If the diff touches more than 3 files, or contains any uniform
replication pattern (rename, mechanical substitution, helper extraction
applied at multiple call sites), append this section. It tells the
reviewer where to focus and where to trust the proof:

```
Cognitive payload:
  <the single non-mechanical idea, one sentence, no "and">
Mechanical chunks:
  <what was replicated, plus the audit command(s) covering all of them>
```

Then stop:

- **Do not push.** Pushing breaks the user-controlled review boundary.
- **Do not open a PR.** The user opens PRs themselves so they can verify.
- **Do not amend, rebase, or squash.** History rewrites are the user's
  call, not the skill's.
- **Do not start a second iteration in the same turn.** If the caller
  wants another change, it will invoke `/gnhf` again — and that invocation
  will branch fresh from the default.
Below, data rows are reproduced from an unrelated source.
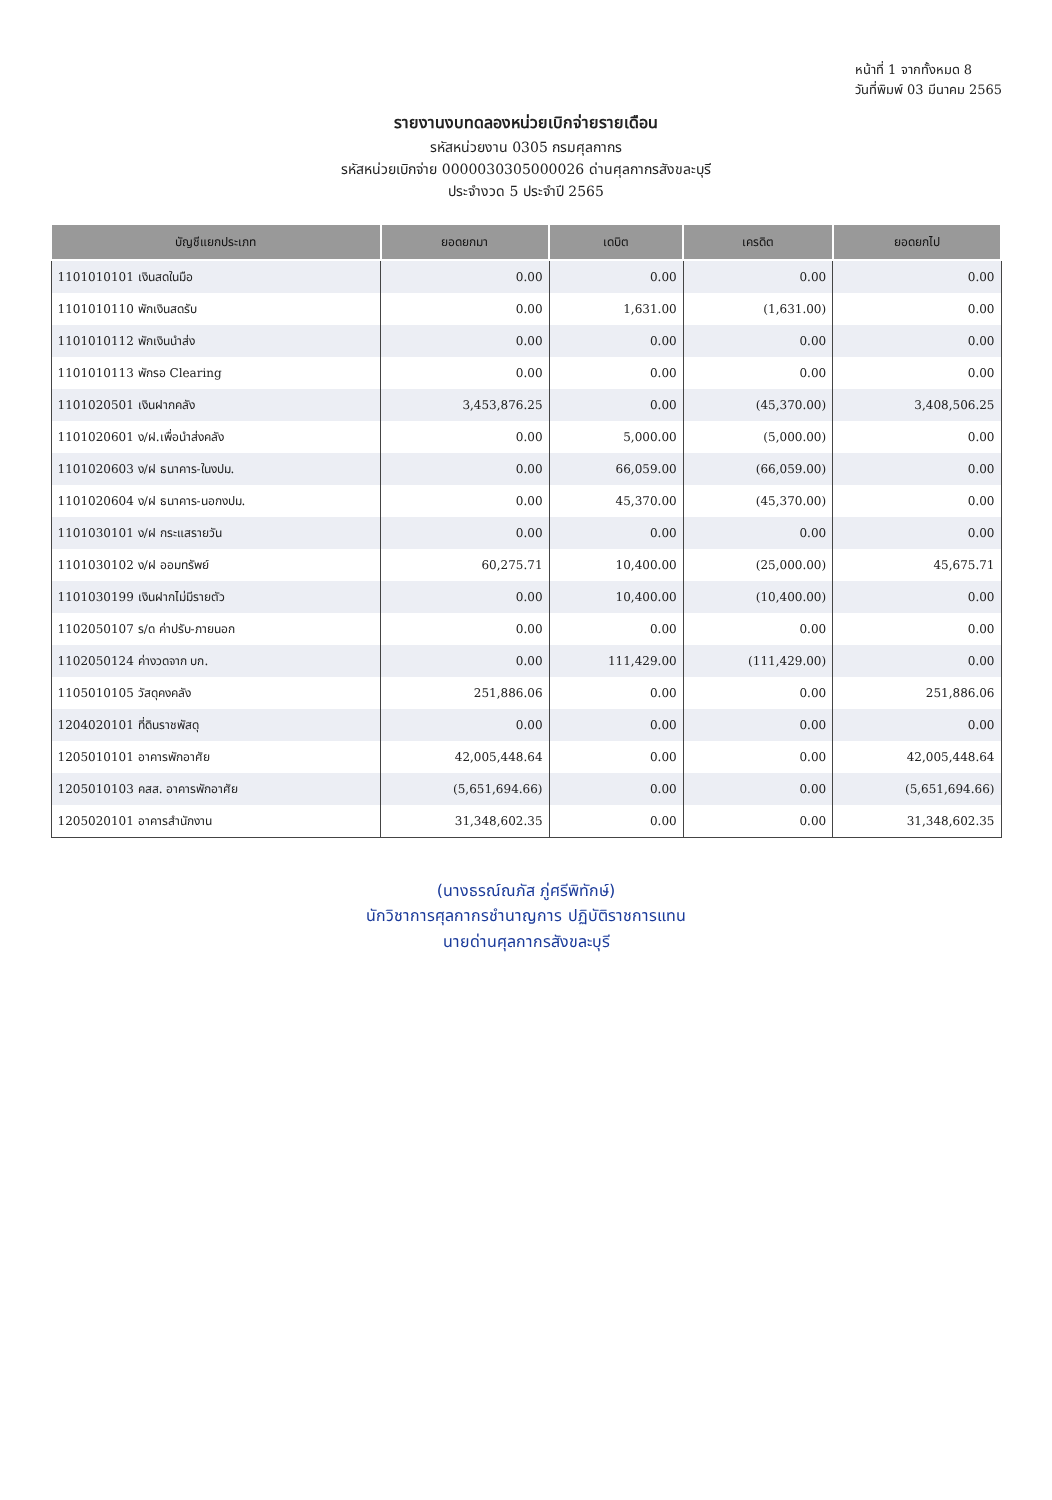หน้าที่ 1 จากทั้งหมด 8
วันที่พิมพ์ 03 มีนาคม 2565
รายงานงบทดลองหน่วยเบิกจ่ายรายเดือน
รหัสหน่วยงาน 0305 กรมศุลกากร
รหัสหน่วยเบิกจ่าย 0000030305000026 ด่านศุลกากรสังขละบุรี
ประจำงวด 5 ประจำปี 2565
| บัญชีแยกประเภท | ยอดยกมา | เดบิต | เครดิต | ยอดยกไป |
| --- | --- | --- | --- | --- |
| 1101010101 เงินสดในมือ | 0.00 | 0.00 | 0.00 | 0.00 |
| 1101010110 พักเงินสดรับ | 0.00 | 1,631.00 | (1,631.00) | 0.00 |
| 1101010112 พักเงินนำส่ง | 0.00 | 0.00 | 0.00 | 0.00 |
| 1101010113 พักรอ Clearing | 0.00 | 0.00 | 0.00 | 0.00 |
| 1101020501 เงินฝากคลัง | 3,453,876.25 | 0.00 | (45,370.00) | 3,408,506.25 |
| 1101020601 ง/ฝ.เพื่อนำส่งคลัง | 0.00 | 5,000.00 | (5,000.00) | 0.00 |
| 1101020603 ง/ฝ ธนาคาร-ในงปม. | 0.00 | 66,059.00 | (66,059.00) | 0.00 |
| 1101020604 ง/ฝ ธนาคาร-นอกงปม. | 0.00 | 45,370.00 | (45,370.00) | 0.00 |
| 1101030101 ง/ฝ กระแสรายวัน | 0.00 | 0.00 | 0.00 | 0.00 |
| 1101030102 ง/ฝ ออมทรัพย์ | 60,275.71 | 10,400.00 | (25,000.00) | 45,675.71 |
| 1101030199 เงินฝากไม่มีรายตัว | 0.00 | 10,400.00 | (10,400.00) | 0.00 |
| 1102050107 ร/ด ค่าปรับ-ภายนอก | 0.00 | 0.00 | 0.00 | 0.00 |
| 1102050124 ค่างวดจาก บก. | 0.00 | 111,429.00 | (111,429.00) | 0.00 |
| 1105010105 วัสดุคงคลัง | 251,886.06 | 0.00 | 0.00 | 251,886.06 |
| 1204020101 ที่ดินราชพัสดุ | 0.00 | 0.00 | 0.00 | 0.00 |
| 1205010101 อาคารพักอาศัย | 42,005,448.64 | 0.00 | 0.00 | 42,005,448.64 |
| 1205010103 คสส. อาคารพักอาศัย | (5,651,694.66) | 0.00 | 0.00 | (5,651,694.66) |
| 1205020101 อาคารสำนักงาน | 31,348,602.35 | 0.00 | 0.00 | 31,348,602.35 |
(นางธรณ์ณภัส ภู่ศรีพิทักษ์)
นักวิชาการศุลกากรชำนาญการ ปฏิบัติราชการแทน
นายด่านศุลกากรสังขละบุรี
Stacking iterations breaks the
  one-branch-per-change contract that makes this skill safe to wrap in
  autopilot.

---

## Phase 6 — Report

End with a short report:

- Branch name
- Commit SHA (short)
- Proof command(s) the reviewer can re-run
- One sentence: what made this target provable
- One sentence: what the cognitive payload was (the one idea)

Nothing else. No follow-up suggestions — those compound across iterations
and erode the one-change contract.

---

## When to refuse

Refuse this iteration if any of these hold. If you already branched, clean
up as in Phase 4 step 6 before refusing.

- Branch mode is active and the current worktree is dirty.
- The repository has no commits.
- No default branch can be identified.
- After a reasonable scan, no candidate satisfies Phase 2.
- The candidate fails any clause of the one-idea checklist (Phase 3).
- No bounded repo-standard proof set covers all affected sites.
- The only candidates require subjective judgement.
- A behavioral change is needed but the repository has no existing
  test/lint/build/docs command to use as proof.

Refusing is success. A clean refusal beats a marginal change because a
marginal change wastes a reviewer's most expensive resource: attention.